Exercise requirements
Pull out every line in the records below that contains the string "elev". Case counts, so match capital and lowercase letters precisely.

::::

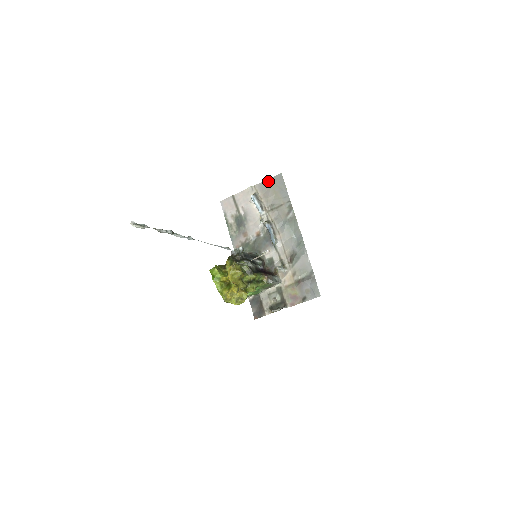
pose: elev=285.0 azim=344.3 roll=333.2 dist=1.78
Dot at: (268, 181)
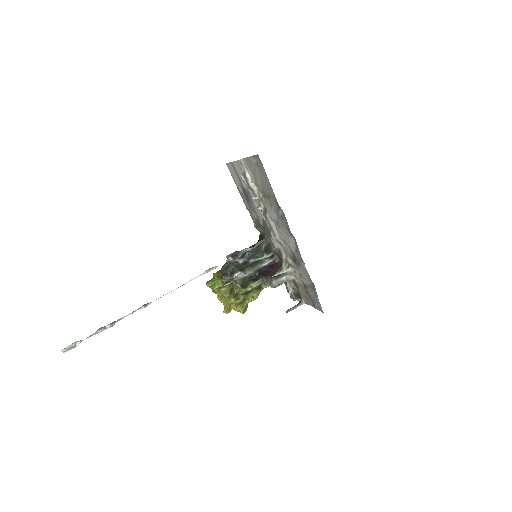
Dot at: (252, 158)
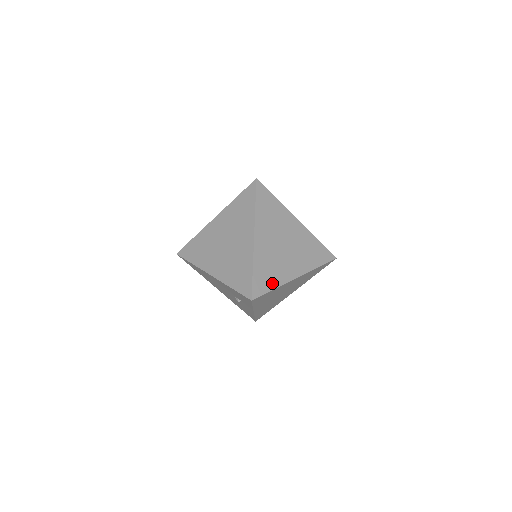
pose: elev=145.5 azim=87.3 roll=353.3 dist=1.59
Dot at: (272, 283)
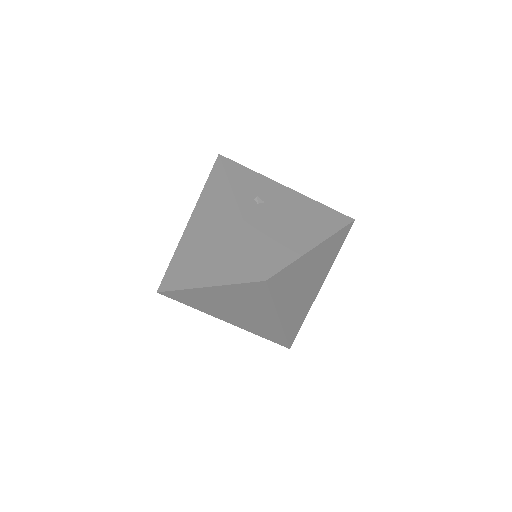
Dot at: (302, 319)
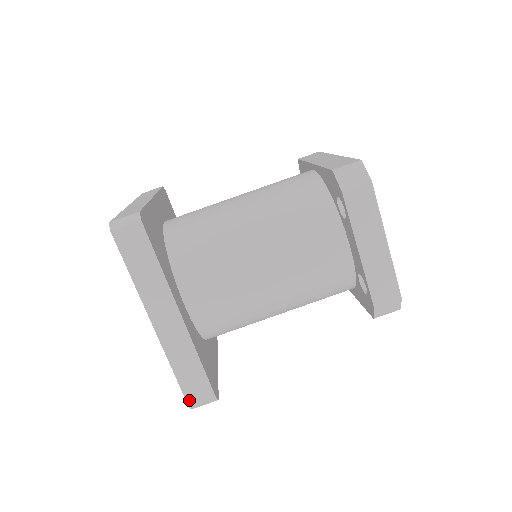
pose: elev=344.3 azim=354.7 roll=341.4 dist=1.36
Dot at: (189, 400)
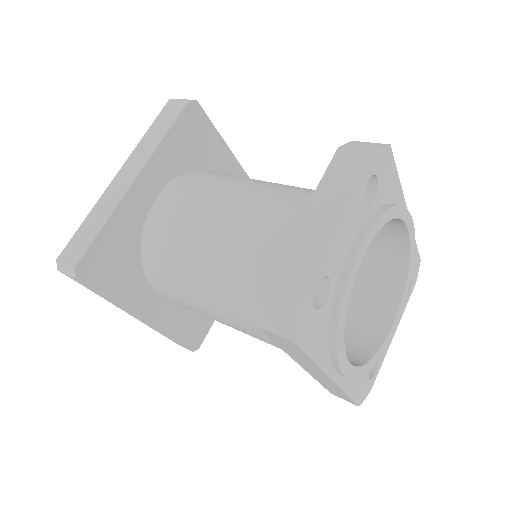
Dot at: (64, 253)
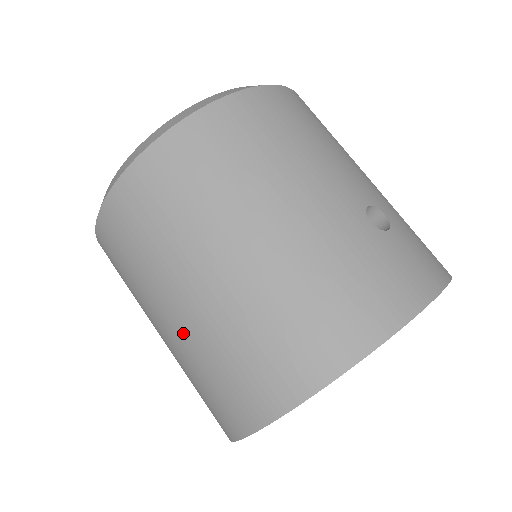
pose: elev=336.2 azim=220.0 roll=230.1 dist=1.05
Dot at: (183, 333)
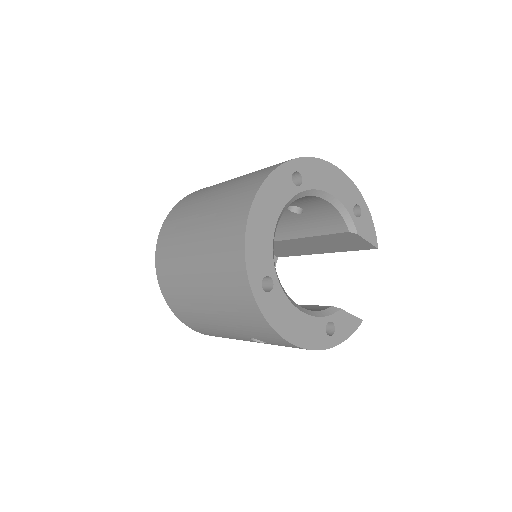
Dot at: (205, 220)
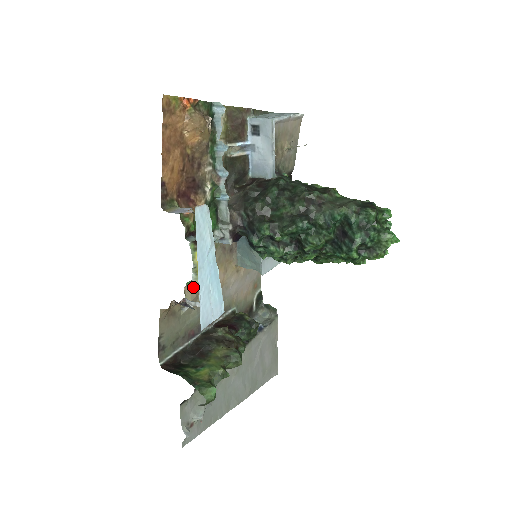
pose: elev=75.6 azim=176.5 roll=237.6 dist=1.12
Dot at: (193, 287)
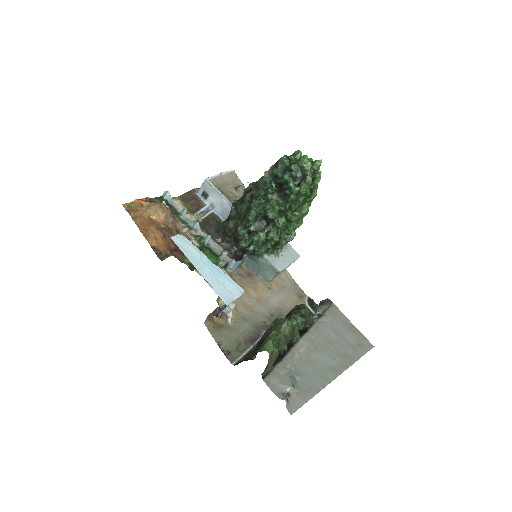
Dot at: occluded
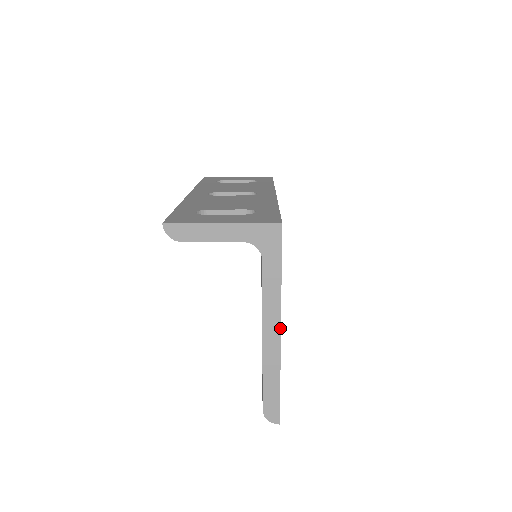
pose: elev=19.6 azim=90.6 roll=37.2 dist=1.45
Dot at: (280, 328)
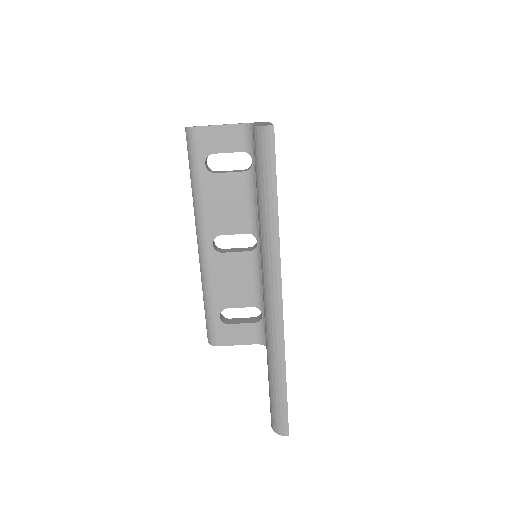
Dot at: occluded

::::

Solution
pose: elev=285.0 azim=344.3 roll=333.2 dist=1.78
pose: elev=145.5 azim=87.3 roll=353.3 dist=1.59
pose: elev=344.3 azim=354.7 roll=341.4 dist=1.36
pose: elev=336.2 azim=220.0 roll=230.1 dist=1.05
pose: elev=75.6 azim=176.5 roll=237.6 dist=1.12
pose: elev=19.6 azim=90.6 roll=37.2 dist=1.45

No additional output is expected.